- Railway station of Sini.
- Sini Location in Jharkhand, India Sini Sini (India)
- Coordinates: 22°48′08″N 85°56′43″E﻿ / ﻿22.8021°N 85.9453°E
- Country: India
- State: Jharkhand
- District: Seraikela Kharsawan

Government
- • Type: Federal democracy

Area
- • Total: 2.02 km^{2} (0.78 sq mi)
- Elevation: 183 m (600 ft)

Population (2011)
- • Total: 6,382
- • Density: 3,160/km^{2} (8,180/sq mi)

Languages*
- • Official: Hindi, Urdu
- Time zone: UTC+5:30 (IST)
- PIN: 833219
- Telephone code: 06597
- Vehicle registration: JH-22
- Literacy: 84.52%
- Lok Sabha constituency: Singhbhum
- Vidhan Sabha constituency: Seraikella
- Website: seraikela.nic.in

= Sini, Jharkhand =

Sini is a census town in the Seraikela CD block in the Seraikela Sadar subdivision of the Seraikella- Kharshwan district in the Indian state of Jharkhand.

==Geography==

===Location===
Sini is located at . It has an average elevation of 183 metres (600 feet). The main source of livelihood for the common people is the Railway Workshop situated near the Sini Railway Station. There is also one Zonal Railway Training Institute (Z.R.T.I.) of Indian Railways situated at Sini. Sini is also blessed to have a very old cricket ground, popular as "Shershah Ground" (South Eastern Railway Sports Association or S.E.R.S.A.) where many inter division level competitions are held on a regular basis.

===Area overview===
The area shown in the map has been described as “part of the southern fringe of the Chotanagpur plateau and is a hilly upland tract”. 75.7% of the population lives in the rural areas and 24.3% lives in the urban areas.

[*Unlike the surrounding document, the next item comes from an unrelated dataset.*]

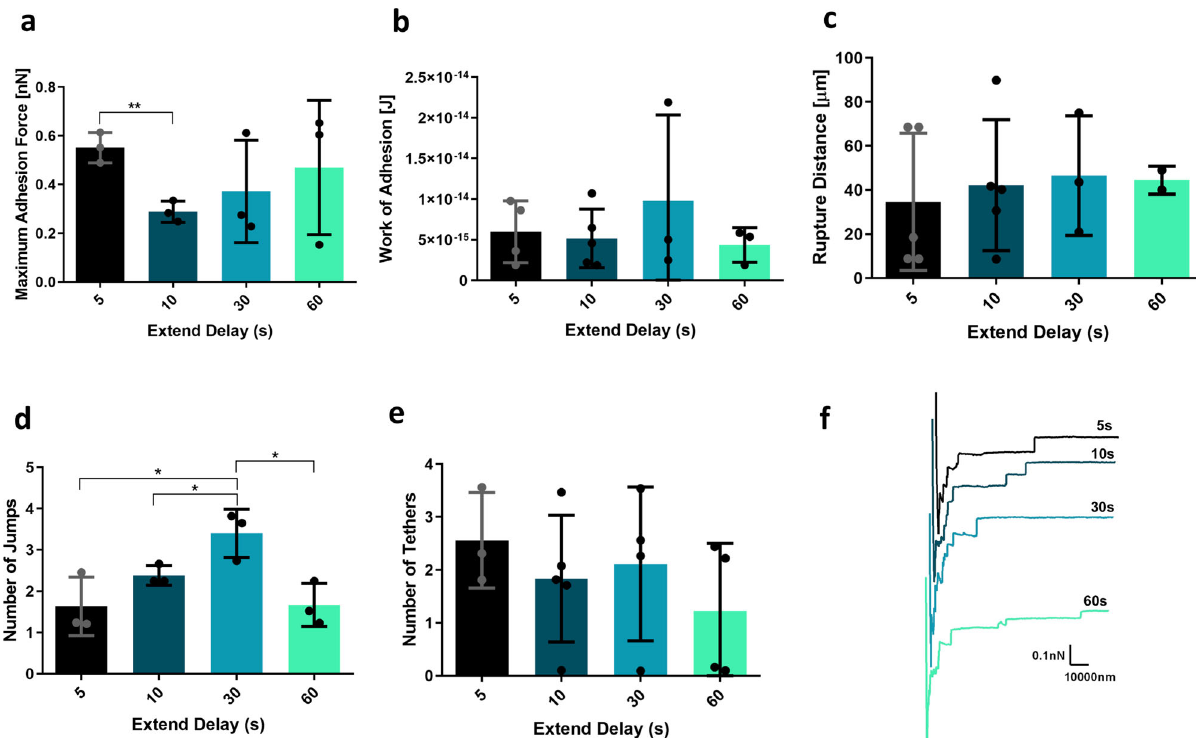
Fig. 3 Interaction of C. glabrata wild-type strain KUE100 with human vaginal epithelial VK2/E6E7 cells by SCFS, using different contact times: 5, 10, 30, and 60 s. Characterization of these interactions is based on the: a maximal adhesion force, b work of adhesion, c rupture distance, d number of jumps, and e number of tethers measured on each retraction curve. f Representative force – distance curves are presented for each contact time (the lighter the force curve, the higher the contact time). Horizontal lines indicate the average levels from at least 4 yeast cells, from at least 3 independent cell cultures, immobilized on the cantilever for the interaction with epithelial cells and 64 or 16 force – distance curves were recorded, for 5 and 10 s, and 30 and 60 s, respectively. Error bars indicate SDs. * P < 0.05; ** P < 0.01, n ≥ 3, except for the 60 s value in c ( n =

Note: The map alongside presents some of the notable locations in the district. All places marked in the map are linked in the larger full screen map.

==Demographics==
According to the 2011 Census of India, Sini had a total population of 6,382, of which 3,340 (52%) were males and 3,042 (48%) were females. Population in the age range 0-6 years was 724. The total number of literate persons in Sini was 4,782 (84.52% of the population over 6 years).

(*For language details see Seraikela block#Language and religion)

As of 2001 India census, Sini had a population of 6,489. Males constitute 53% of the population and females 47%. Sini has an average literacy rate of 72%, higher than the national average of 59.5%: male literacy is 80%, and female literacy is 63%. In Sini, 12% of the population is under 6 years of age.

==Infrastructure==
According to the District Census Handbook 2011, Seraikela Kharsawan, Sini covered an area of 2.02 km2. It has an annual rainfall of 1,132.9 mm. Among the civic amenities, it had 7 km of roads with both closed and open drains. The protected water supply involved tap water from treated sources, uncovered well, overhead tank. It had 1,292 domestic electric connections, 8 road lighting points. Among the medical facilities, it had 1 hospital, 2 dispensaries, 2 health centres, 1 family welfare centre, 5 maternity and child welfare centres, 6 maternity homes, 7 nursing homes, 10 veterinary hospitals, 2 medicine shops. Among the educational facilities it had 5 primary schools, 2 middle schools, 2 secondary schools, 1 senior secondary school, the nearest general degree college at Seraikela 7 km away. Among social, cultural and recreational facilities, it had 1 auditorium/ community hall. An important commodity it produced was white stone. It had the branch offices of 1 nationalised bank, 1 co-operative banks.

==Transport==
Sini is a station on the Tatanagar–Bilaspur section of Howrah-Nagpur-Mumbai line.

==Education==
Versini High School is a Hindi-medium coeducational institution established in 1958. It has facilities for teaching from class IX to class XII. The school has a playground and a library with 1,855 books.

South Eastern Railway Inter College is a Hindi-medium coeducational institution. It has facilities for teaching in classes XI and XII. It has a playground, a library with 15,000 books, and has 5 computers for teaching and learning purposes.

==Culture==
Noted filmmaker and writer Satyajit Ray has mentioned this place in his short story 'Ratan Babu ar Sei Lokta'.